救出劇の裏側
「大変大変!
先輩達、今すぐこっちに来れないですか!?」
ユウとマオの元に突然セシムから連絡が入る。
現在、セシムとネコリは雪女の里と銘打たれる予定の場所の視察に熊本へと向かっていたはずである。
「急に熊本までとは無茶を言うなぁ。
何があったの?」
「実はネコリと2人で宿泊施設に向かっている最中に遭難者の男性を見つけたんです。
捜索隊なんかの話が出ていなかった事から、申請せずに登山をしていた人みたいなんですけど……そのせいか発見が遅れて身体のあちこちが黒く変色していて」
「それは凍傷の末期症状じゃな。
指先だけでないとなると医療機関に連れて行っても助からぬであろう」
2人は以前に見た山岳遭難事故の動画から雪山の怖さを嫌という程に思い知らされていた。
このままではいつ命が尽きてもおかしくないだろう。
「ネコリは自己責任だし自然の摂理だと言ってるんですけど、正直オープン前に近くで遭難事故が起きて死亡者が出たなんて話、良くないじゃないですか。
何とか先輩達の力でどうにかなりませんか?」
「うーん、確かにオープン前にそう言う話は避けたいよね。
ルーナ、聞いてる?」
「人命と可愛い後輩の未来が関わっているなら仕方ありませんね。
今回は私の独断なので滞在時間は少しだけですよ」
ユウが呼びかけると、それまでは姿の見えなかったルーナが、突如として室内に現れた。
「それで十分じゃろ。
一応、袋も持っていくのじゃぞ」
「あ、そうだね。
万能薬は余らせてるから何とかなるでしょ」
こうしてルーナと共にセシム達の場所へと移動したユウ達。
最初は驚きつつも余計な事をと言った態度のネコリであったが、それが全て自分とこの施設の未来を心配したセシムの判断だと聞いて直ぐに機嫌がなお……いや、デレた。
「もう、セシムってば本当に心配性なんだから。
……でも、ありがと」
「こっちこそ勝手な事してごめんね」
「私と施設の事まで考えてくれたんでしょ?
謝る必要なんてないよ」
「えっと、とりあえず早く案内してもらっていいかな?
流石に死人は生き返らせられないからね」
2人が甘ったるい雰囲気を出し始めたので、ユウが話しを修正する。
「あ、すいません。
こちらです」
我に返った2人は慌ててユウ達を部屋に案内した。
温かく保たれた部屋で男が布団の上に横たわっている。
登山服は濡れていたので脱がされて浴衣へと変えられていたが、見える素肌が毒々しい色に変色しており、まともな女性であれば見るに耐えないであろう。

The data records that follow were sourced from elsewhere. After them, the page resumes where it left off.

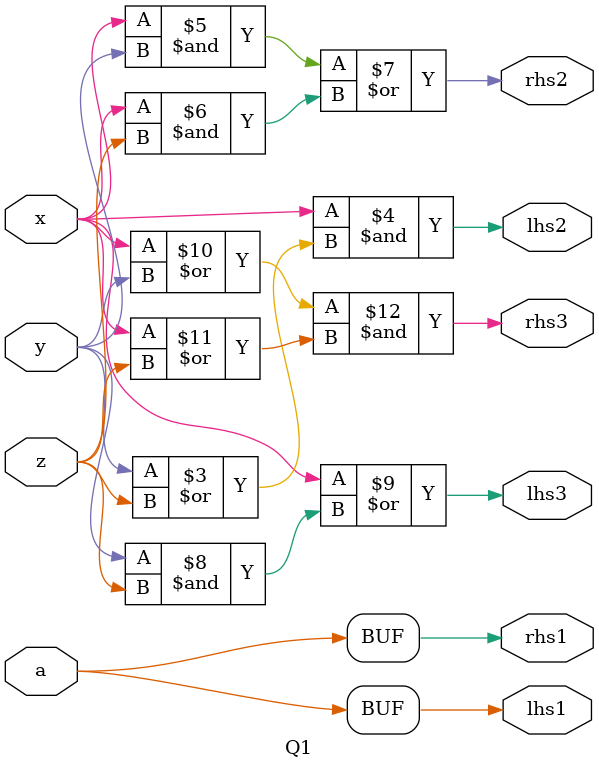
<source format=v>
module Q1(a,x,y,z, lhs1,lhs2,lhs3,rhs1,rhs2,rhs3);
	input a,x,y,z;
	output lhs1,lhs2,lhs3,rhs1,rhs2,rhs3;
	assign lhs1 = ~(~a);
	assign rhs1 = a;
	assign lhs2 = x&(y|z);
	assign rhs2 = (x&y)|(x&z);
	assign lhs3 = x|(y&z);
	assign rhs3 = (x|y)&(x|z);
endmodule

</source>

セシムを含めて幸いにもここにいる女性陣はそれ耐えられる精神力の持ち主であったが、それでも男性が死ぬ直前だと言う事は理解できた。
「とりあえず万能薬ぶっかけるよ」
ユウは袋から小瓶を取り出し、その中の水を男性に向かって振りかけていった。
すると、先ほどまでの痛々しさが嘘のように彼の身体が通常の肌色へと戻っていく。
「すごい効き目ですね」
「あっちの世界の状態異常を瞬時に治す薬だからね。
でも、体力は戻らないから……」
「ここからは妾の出番じゃな」
マオはそう言って男性の顔に手を翳して何かを唱え始める。
それはこの世界の何処にも通じない言語……魔術を使うための呪文であった。
マオの手から放たれた暖かな光を受けた男性。
次第に顔色が良くなり安らぎの表情へと変わる。
「回復魔法はかけておいたから大丈夫なようじゃ」
「あまり長居できないからもう行くね」
そう話していると男性の目が開き、身体を動かそうとしている事に気付く。
「あ、まだ動いちゃ駄目だよ」
「念には念を入れておくかの」
マオはそう言うと男性に向かって睡眠魔法をかける。
一瞬開きかけた男性の目が再び閉じられ、穏やかな寝息を立て始めた。
「それじゃ帰りますよ」
『うひゃあ!?』
いつの間にか現れたルーナにセシムとネコリが驚きの声を上げる。
「あら、驚かせてしまってごめんなさい」
「のうルーナよ……温泉に入るくらいの時間は……」
「残念ながらありません。
では、行きますよ」
「それじゃ、2人とも。
成功を祈ってるよ」
「今度は普通に訪れるので接待するのじゃぞ」
眩い光に包まれながら消える2人。
まるで幻のような時間であったが、男性の容体が落ち着いているので本当に彼女達が先ほどまでいた事が分かる。
「頼りになる先輩達で良かったね」
「それを呼び寄せてくれたセシムも頼りになるよ。
これからもよろしく」
「こちらこそ」
こうして遭難事故の裏側であった救出劇は一部の人物達の心の中にのみ留められる事となったのであった。